(Saved data entries)
··········

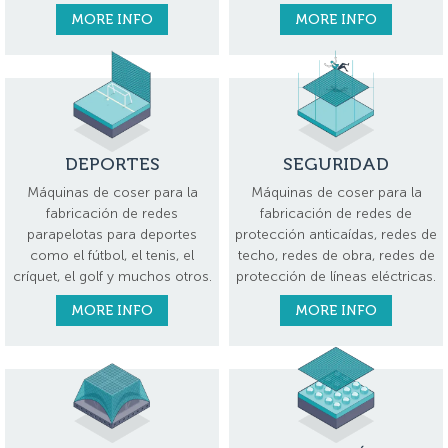
MORE INFO
MORE INFO
DEPORTES
SEGURIDAD
Máquinas de coser para la
Máquinas de coser para la
fabricación de redes
fabricación de redes de
parapelotas para deportes
protección anticaídas, redes de
como el fútbol, el tenis, el
techo, redes de obra, redes de
críquet, el golf y muchos otros.
protección de líneas eléctricas.
MORE INFO
MORE INFO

··········

Instructions for the task » Would you output the lines from the one that contains "críquet, el golf y muchos otros." to the end of the data, both ends included, exactly as they appear?

Result »
críquet, el golf y muchos otros.
protección de líneas eléctricas.
MORE INFO
MORE INFO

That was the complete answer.